Given a set of coordinates in which the metric takes the standard Minkowski form

$ds^2 = dt^2 - dx^2 - dy^2 - dz^2$

you want to find another set of coordinates in which the metric also takes the same form

$ds^2 = d \bar{t}^2 - d \bar{x}^2 - d \bar{y}^2 - d \bar{z}^2$

Consider a linear boost along the x axis. We want to choose coordinates such that $\bar{x} = 0$ where $x - vt = 0$; the general solution is:

$\bar{x} = \gamma(x - vt)$

$\bar{t} = at - bx$

where $\gamma$, $a$, and $b$ are unknowns.

Then

$dt^2 - dx^2 = d\bar{t}^2 - d\bar{x}^2$

$= (a dt - b dx)^2 - \gamma^2 (dx - v dt)^2$

$= (a^2 - \gamma^2 v^2) dt^2 - (\gamma^2 - b^2) dx^2 + (\gamma^2 v - ab) dx dt$

so

$a^2 - \gamma^2 v^2 = 1$

$\gamma^2 - b^2 = 1$

$\gamma^2 v - ab = 0$

so

$a = \sqrt{1 + \gamma^2 v^2}$

$b = \sqrt{\gamma^2 - 1}$

so

$\gamma^2 v = \sqrt{\gamma^2 v^2 + 1} \sqrt{\gamma^2 - 1}$

$\implies \gamma^4 v^2 = (\gamma^2 v^2 + 1)(\gamma^2 - 1) = \gamma^4 v^2 + \gamma^2 - \gamma^2 v^2 - 1$

$\implies \gamma^2(1 - v^2) = 1$

$\implies \gamma = \sqrt{\frac{1}{1-v^2}}$

Calculating a and b (exercise left to the reader) gives $a = \gamma$ and $b = \gamma v$, so that

$\bar{t} = \gamma(t - vx)$

completing the Lorentz transformation as expected.

-

When you say "how can we derive the Lorentz transformation from General Relativity" this is really asking "how is the Minkowski metric a solution of the vacuum Einstein equation", because Special Relativity is just the geometry defined by the Minkowski metric.

If you take the Einstein equation and turn off gravity by setting G = 0 you get the vacuum Einstein equation $G_{ab}$ = 0. The Minkowski metric is a solution of this equation, but of course there are lots of others.
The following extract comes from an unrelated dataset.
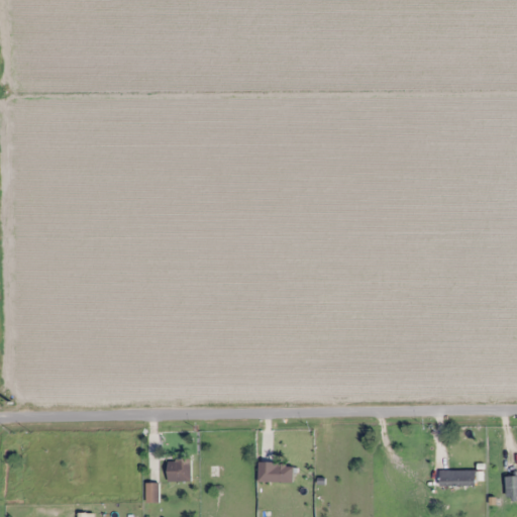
[(191,482),(191,458),(168,458),(168,482),(191,482)]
From your question I'd guess you're hoping that the Einstein equation will simplify in the absence of gravity, and this will make it obvious how Special Relativity emerges. Sadly this isn't the case, because even in the absence of mass, or G set to zero, gravity waves are still allowed.

I don't think there is any way to simplify the Einstein equation to make the Minkowski metric the only solution. You can require that the first derivatives of the metric vanish, but this is really getting the flat space solution by requiring that space not be curved, which is a bit of a tautology. The problem is that SR the Minkowski metric is an assumption i.e. it's where you start from. In GR the Minkowski metric is just one among many solutions so there's nothing fundamental about it.
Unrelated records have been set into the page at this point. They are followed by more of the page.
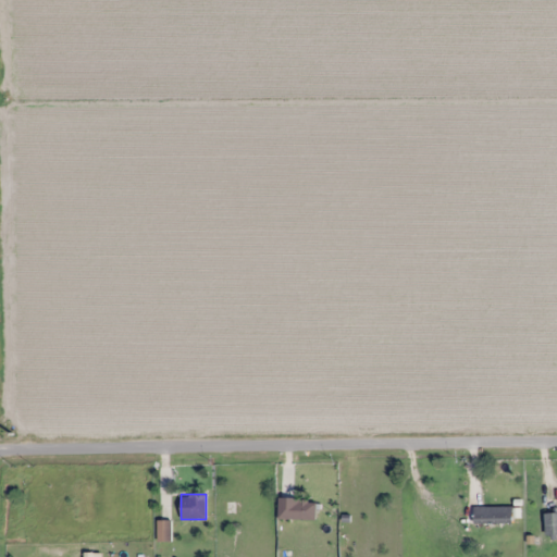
[(317,519),(317,498),(279,498),(279,519),(317,519)]
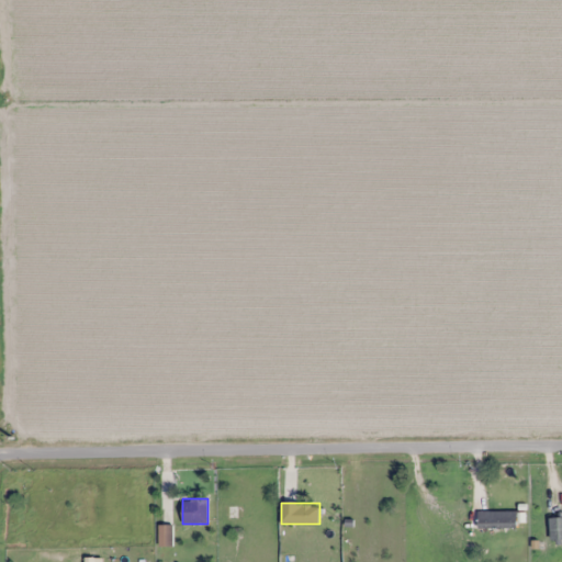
[(478,528),(518,528),(518,512),(478,512),(478,528)]
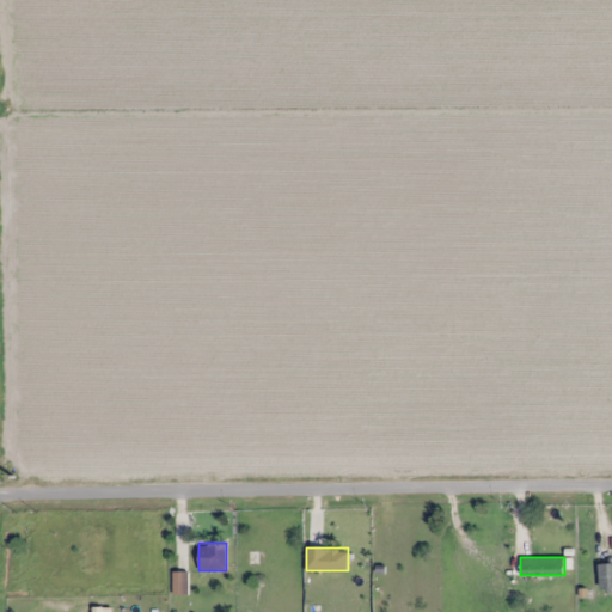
[(611,563),(599,564),(599,588),(611,587),(611,563)]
Have a look at http://en.wikipedia.org/wiki/Einstein_tensor if you want to play around with the Einstein tensor to try and extract the Minkowksi metric.

-

If you take a spacetime whose metric is a solution of Einstein's equations, then pick a point in that spacetime and introduce a locally inertial coordinate system there, the metric at that point can be brought into the Minkowski form. Effectively by working in a locally inertial frame, you are seeing what freely falling observers would see - you are removing the effects of gravity by falling along with it. To make this work fully, you also have to restrict yourself to an infinitesimally small region, otherwise, the tidal effects of gravity will become noticeable, and again the metric will deviate from the Minkowski values.
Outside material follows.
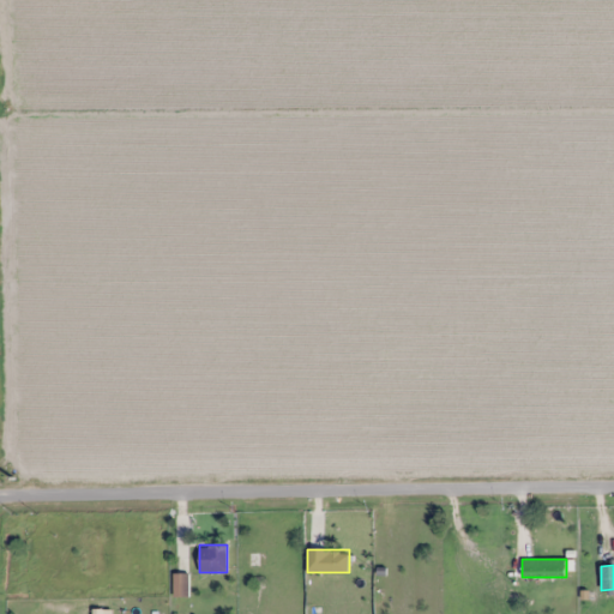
[(188,573),(174,573),(174,596),(188,596),(188,573)]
Of course the set of locally inertial coordinates is not unique, but the transformation from one set to another would have to preserve the Minkowski metric, i.e. they would be Lorentz transformations. It is in this limiting sense (inertial frame, infinitesimally small region) that GR "reduces" to SR, and the general coordinate transformations allowed by GR become restricted to the Lorentz transformations of SR.

-

A well-known technique is called post-Minkowskian approximation. It is a weak-field limit of GR and gravity shows up as a correction to Minkowski spacetime in power of Newton's constant G.

If you, in addition to powers of G, take power of (v/c)^2 expansion - that is, in addition to weak gravitational field, take slow motion, you will arrive at post-Newtonian regime.